A free copy of the Proxy Statement/Prospectus, as well as other filings containing information about ChoiceOne and Community Shores, may be obtained at the SEC’s Internet site http://www.sec.gov. You may obtain these documents, free of charge, from ChoiceOne by accessing ChoiceOne’s website at http://www.choiceone.com (which website is not incorporated herein by reference) or from Community Shores by accessing Community Shores' website at http://www.communityshores.com (which website is not incorporated herein by reference). Copies of the Proxy Statement/Prospectus can also be obtained, free of charge, by directing a request to ChoiceOne, 109 East Division Street, Post Office Box 186, Sparta, Michigan 49345, Attention: Mr. Thomas L. Lampen, or by calling 616-887-7366, or to Community Shores, 1030 West Norton Avenue Muskegon, Michigan 49441, Attention: Ms. Heather Brolick, or by calling 231-780-1845.
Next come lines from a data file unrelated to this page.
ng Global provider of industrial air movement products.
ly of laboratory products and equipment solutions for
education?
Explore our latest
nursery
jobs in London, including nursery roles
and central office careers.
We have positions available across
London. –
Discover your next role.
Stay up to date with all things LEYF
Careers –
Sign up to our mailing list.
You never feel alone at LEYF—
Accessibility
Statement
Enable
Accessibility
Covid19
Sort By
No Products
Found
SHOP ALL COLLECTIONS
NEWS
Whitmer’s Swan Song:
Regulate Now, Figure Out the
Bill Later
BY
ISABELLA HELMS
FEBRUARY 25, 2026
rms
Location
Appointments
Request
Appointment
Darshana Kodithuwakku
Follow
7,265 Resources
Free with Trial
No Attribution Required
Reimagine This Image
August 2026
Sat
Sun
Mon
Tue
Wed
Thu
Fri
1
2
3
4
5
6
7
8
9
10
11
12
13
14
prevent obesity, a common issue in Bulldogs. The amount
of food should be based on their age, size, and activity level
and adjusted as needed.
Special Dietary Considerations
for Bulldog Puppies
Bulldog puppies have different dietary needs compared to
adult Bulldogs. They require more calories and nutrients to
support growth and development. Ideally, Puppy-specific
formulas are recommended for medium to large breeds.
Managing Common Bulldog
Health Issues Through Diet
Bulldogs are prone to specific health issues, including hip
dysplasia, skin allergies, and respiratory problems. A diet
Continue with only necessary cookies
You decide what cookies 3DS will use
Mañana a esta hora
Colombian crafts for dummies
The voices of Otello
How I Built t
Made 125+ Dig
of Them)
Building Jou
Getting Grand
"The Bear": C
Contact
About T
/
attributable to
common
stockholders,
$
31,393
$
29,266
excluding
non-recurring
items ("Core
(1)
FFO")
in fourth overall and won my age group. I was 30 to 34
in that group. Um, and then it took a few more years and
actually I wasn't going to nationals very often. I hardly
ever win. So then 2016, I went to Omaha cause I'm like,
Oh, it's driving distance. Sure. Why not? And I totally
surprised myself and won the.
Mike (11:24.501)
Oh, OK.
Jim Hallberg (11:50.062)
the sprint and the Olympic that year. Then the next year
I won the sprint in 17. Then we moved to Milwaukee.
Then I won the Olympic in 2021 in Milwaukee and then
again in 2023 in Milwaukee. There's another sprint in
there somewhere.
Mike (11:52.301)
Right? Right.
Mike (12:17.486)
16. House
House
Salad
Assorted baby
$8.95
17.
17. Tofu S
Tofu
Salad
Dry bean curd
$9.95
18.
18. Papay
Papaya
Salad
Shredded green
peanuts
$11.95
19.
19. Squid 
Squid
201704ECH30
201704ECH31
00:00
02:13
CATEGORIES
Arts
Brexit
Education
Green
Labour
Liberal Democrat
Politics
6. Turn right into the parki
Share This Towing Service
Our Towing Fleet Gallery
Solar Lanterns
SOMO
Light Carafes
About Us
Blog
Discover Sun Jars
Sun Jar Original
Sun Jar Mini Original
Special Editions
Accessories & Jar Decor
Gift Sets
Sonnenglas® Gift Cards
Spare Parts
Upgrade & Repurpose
Participants in Solicitation

Community Shores and certain of its directors and executive officers may be deemed to be participants in the solicitation of proxies from Community Shores shareholders in respect of the transaction described in the Proxy Statement/Prospectus. Additional information regarding the interests of those participants and other persons who may be deemed participants in the transaction may be obtained by reading the Proxy Statement/Prospectus regarding the proposed merger. Free copies of this document may be obtained as described in the preceding paragraph.